Consider booking a consultation if
- Adults considering lip treatment who specifically want a natural, proportionate appearance
- Patients who have seen overdone lips elsewhere and want to understand why it happens
- People planning a first lip consultation and wanting the right questions
- Patients with previous treatment deciding whether more is wise
This may not be for you if
- People seeking maximum size regardless of proportion, which this clinic will not provide
- People seeking treatment without assessment, consent or risk discussion
- People with urgent symptoms after recent treatment elsewhere, who should contact their treating clinic or seek urgent care
- People seeking advice for someone who cannot provide informed consent
Suitability is confirmed at consultation.
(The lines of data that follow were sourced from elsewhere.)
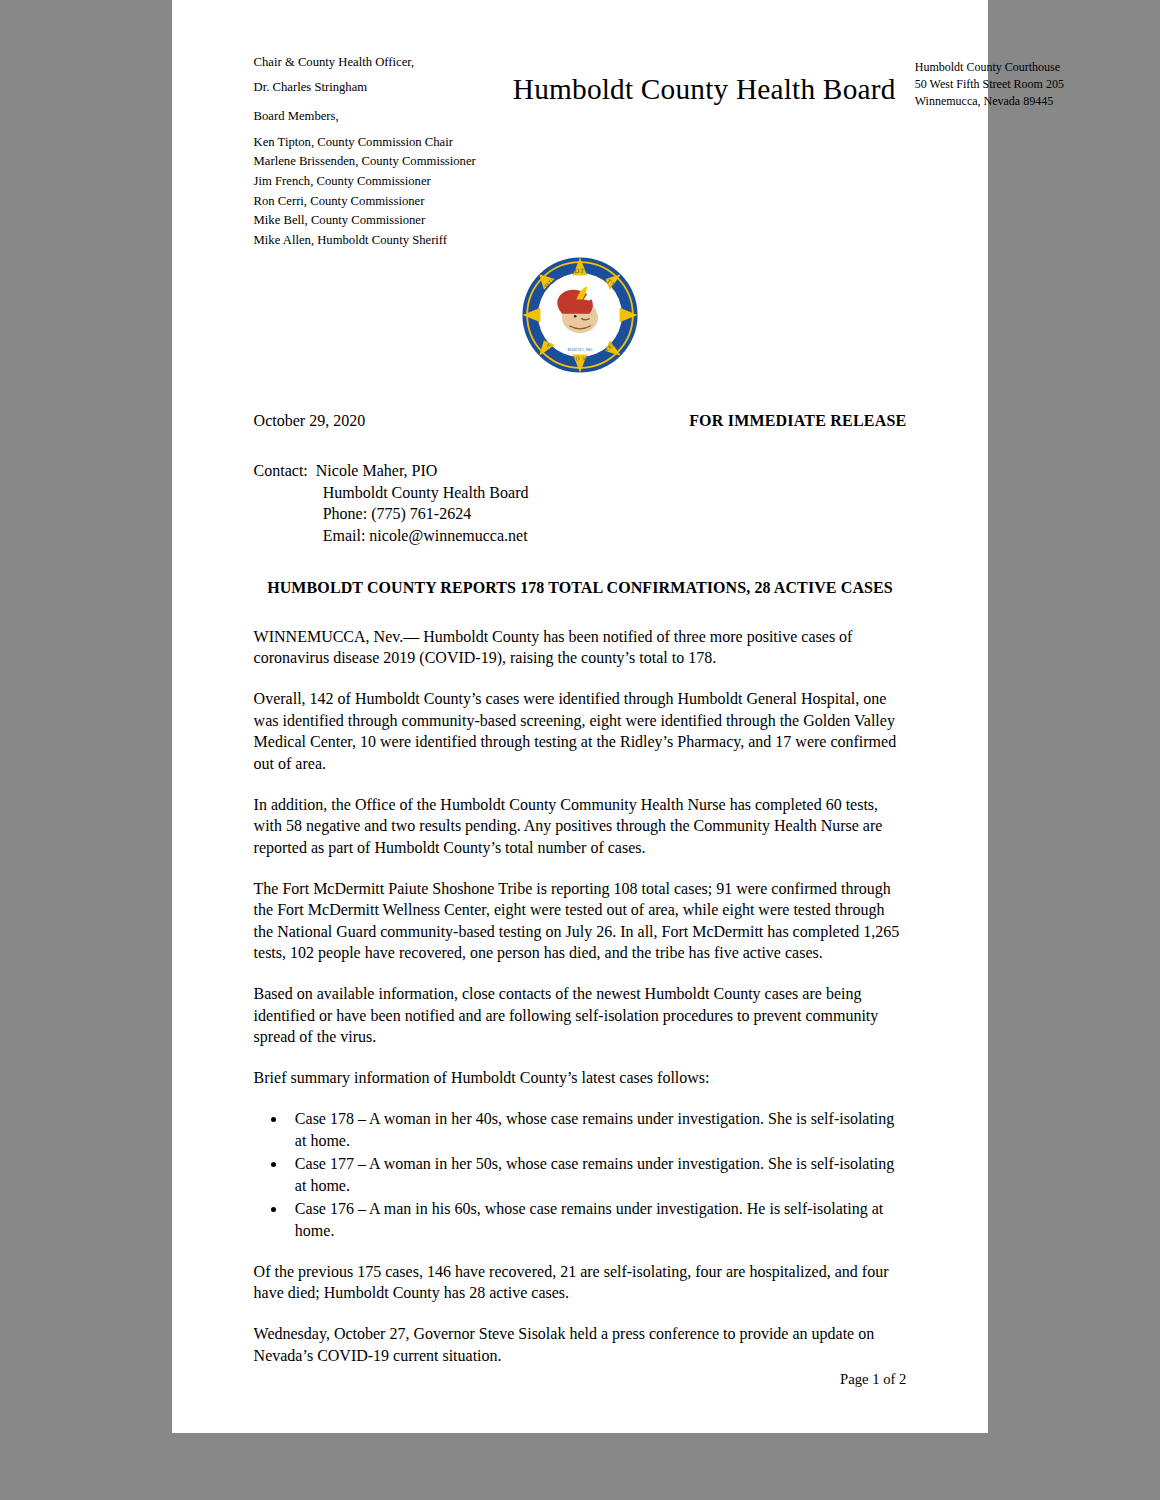Chair & County Health Officer,
Dr. Charles Stringham
Board Members,
Ken Tipton, County Commission Chair
Marlene Brissenden, County Commissioner
Jim French, County Commissioner
Ron Cerri, County Commissioner
Mike Bell, County Commissioner
Mike Allen, Humboldt County Sheriff
Humboldt County Health Board
Humboldt County Courthouse
50 West Fifth Street Room 205
Winnemucca, Nevada 89445
HUMBOLDT COUNTY TERRITORY OF NEVADA MARCH 2, 1861
October 29, 2020 FOR IMMEDIATE RELEASE
Contact: Nicole Maher, PIO Humboldt County Health Board Phone: (775) 761-2624 Email: nicole@winnemucca.net
HUMBOLDT COUNTY REPORTS 178 TOTAL CONFIRMATIONS, 28 ACTIVE CASES
WINNEMUCCA, Nev.— Humboldt County has been notified of three more positive cases of coronavirus disease 2019 (COVID-19), raising the county’s total to 178.
Overall, 142 of Humboldt County’s cases were identified through Humboldt General Hospital, one was identified through community-based screening, eight were identified through the Golden Valley Medical Center, 10 were identified through testing at the Ridley’s Pharmacy, and 17 were confirmed out of area.
In addition, the Office of the Humboldt County Community Health Nurse has completed 60 tests, with 58 negative and two results pending. Any positives through the Community Health Nurse are reported as part of Humboldt County’s total number of cases.
The Fort McDermitt Paiute Shoshone Tribe is reporting 108 total cases; 91 were confirmed through the Fort McDermitt Wellness Center, eight were tested out of area, while eight were tested through the National Guard community-based testing on July 26. In all, Fort McDermitt has completed 1,265 tests, 102 people have recovered, one person has died, and the tribe has five active cases.
Based on available information, close contacts of the newest Humboldt County cases are being identified or have been notified and are following self-isolation procedures to prevent community spread of the virus.
Brief summary information of Humboldt County’s latest cases follows:
Case 178 – A woman in her 40s, whose case remains under investigation. She is self-isolating at home.
Case 177 – A woman in her 50s, whose case remains under investigation. She is self-isolating at home.
Case 176 – A man in his 60s, whose case remains under investigation. He is self-isolating at home.
Of the previous 175 cases, 146 have recovered, 21 are self-isolating, four are hospitalized, and four have died; Humboldt County has 28 active cases.
Wednesday, October 27, Governor Steve Sisolak held a press conference to provide an update on Nevada’s COVID-19 current situation.
Page 1 of 2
This list is general guidance, not a substitute for clinical assessment.
Frequently asked questions
Why do lips end up looking overfilled?
Almost always through accumulation: size treated instead of proportion, repeat appointments before previous work settled, no honest review between decisions, and practitioners who never say not yet. Each single step can seem small; the pattern is what produces an overdone appearance.
What does proportion led planning mean?
It means the lips are assessed against your whole lower face: upper to-lower lip relationship, border definition, mouth corners, chin balance and how everything moves when you speak and smile. The plan aims at balance within your anatomy, not a standard shape or a size target.
How does staging prevent overfilling?
Staged planning takes the smallest sensible step, lets it settle fully, then reviews before considering more. Settled tissue shows what was actually achieved; unsettled swelling flatters and misleads. Decisions made one settled step at a time almost never overshoot.
What questions protect me at any clinic?
Ask how the practitioner decides when to stop, whether they ever decline requests, how they handle previous treatment from elsewhere, what their review rhythm is, and what records they keep. Confident answers about restraint are a better sign than any portfolio.
Is wanting fuller lips wrong?
Not at all. Wanting fullness and avoiding an overdone appearance are compatible goals, and the honest path between them runs through proportion assessment and staging. What deserves caution is chasing a fixed image, especially one from a filtered photograph of someone else.
What if previous treatment has not settled?
Then the safest plan is usually to wait. Treating over unsettled tissue stacks uncertainty on uncertainty, and it is one of the most common routes to overfilled lips. Corey reviews dates, records where available, and tissue feel before any repeat decision.
Can overfilled lips be corrected?
Often, yes, through assessment led correction pathways which can include waiting for natural settling or a dissolving discussion. The correction pages on this site cover that properly. Prevention remains far easier than correction, which is the point of this page.
What risks are discussed for lip treatment?
Commonly discussed risks include bruising, swelling, tenderness, asymmetry while settling, lumps, infection, cold sore flare and rare but serious vascular warning signs requiring urgent attention. Risk discussion happens in plain language before any consent decision at this clinic.
Does saying no to a request really happen here?
Yes, routinely, and it is documented like any other clinical decision. If a requested change would move your lips away from balanced proportion, or timing is wrong, Corey says so and explains why. A clinic that cannot decline is a clinic that cannot protect you.
How do online photos distort lip expectations?
Filters, angles, lighting and selection make extreme lips look normal and normal lips look inadequate. Calibrate against real faces in real light, and bring your reference points to consultation for an honest conversation about what suits your anatomy.
How do I verify the clinic before booking?
Lip consultation at Core Aesthetics is led by Corey Anderson, Registered Nurse, Ahpra registration NMW0001047575. Use the Verify Core Aesthetics page, the clinic contact details and the Ahpra public register to confirm details before booking.